(Material for the task Opens)

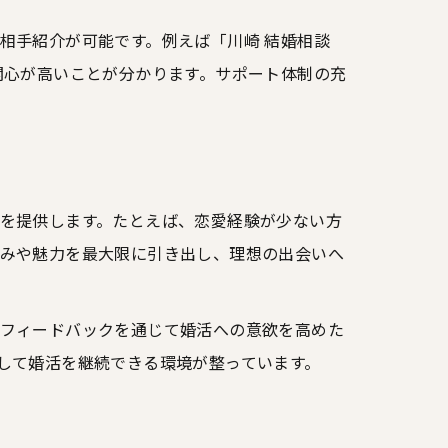
相手紹介が可能です。例えば「川崎 結婚相談
関心が高いことが分かります。サポート体制の充
を提供します。たとえば、恋愛経験が少ない方
みや魅力を最大限に引き出し、理想の出会いへ
フィードバックを通じて婚活への意欲を高めた
して婚活を継続できる環境が整っています。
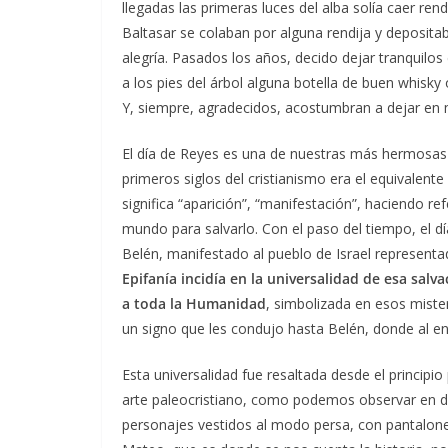
llegadas las primeras luces del alba solía caer re
Baltasar se colaban por alguna rendija y depositaba
alegría. Pasados los años, decido dejar tranquilo
a los pies del árbol alguna botella de buen whisky
Y, siempre, agradecidos, acostumbran a dejar en m
El día de Reyes es una de nuestras más hermosas t
primeros siglos del cristianismo era el equivalent
significa “aparición”, “manifestación”, haciendo re
mundo para salvarlo. Con el paso del tiempo, el d
Belén, manifestado al pueblo de Israel representa
Epifanía incidía en la universalidad de esa salv
a toda la Humanidad
, simbolizada en esos miste
un signo que les condujo hasta Belén, donde al en
Esta universalidad fue resaltada desde el principi
arte paleocristiano, como podemos observar en di
personajes vestidos al modo persa, con pantalones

(Material for the task Closes)

Instructions for the task> The copy must match every line of the data exactly and contain no pictures.

Solution for this exercise>
相手紹介が可能です。例えば「川崎 結婚相談
関心が高いことが分かります。サポート体制の充
を提供します。たとえば、恋愛経験が少ない方
みや魅力を最大限に引き出し、理想の出会いへ
フィードバックを通じて婚活への意欲を高めた
して婚活を継続できる環境が整っています。
llegadas las primeras luces del alba solía caer re
Baltasar se colaban por alguna rendija y depositaba
alegría. Pasados los años, decido dejar tranquilo
a los pies del árbol alguna botella de buen whisky
Y, siempre, agradecidos, acostumbran a dejar en m
El día de Reyes es una de nuestras más hermosas t
primeros siglos del cristianismo era el equivalent
significa “aparición”, “manifestación”, haciendo re
mundo para salvarlo. Con el paso del tiempo, el d
Belén, manifestado al pueblo de Israel representa
Epifanía incidía en la universalidad de esa salv
a toda la Humanidad
, simbolizada en esos miste
un signo que les condujo hasta Belén, donde al en
Esta universalidad fue resaltada desde el principi
arte paleocristiano, como podemos observar en di
personajes vestidos al modo persa, con pantalones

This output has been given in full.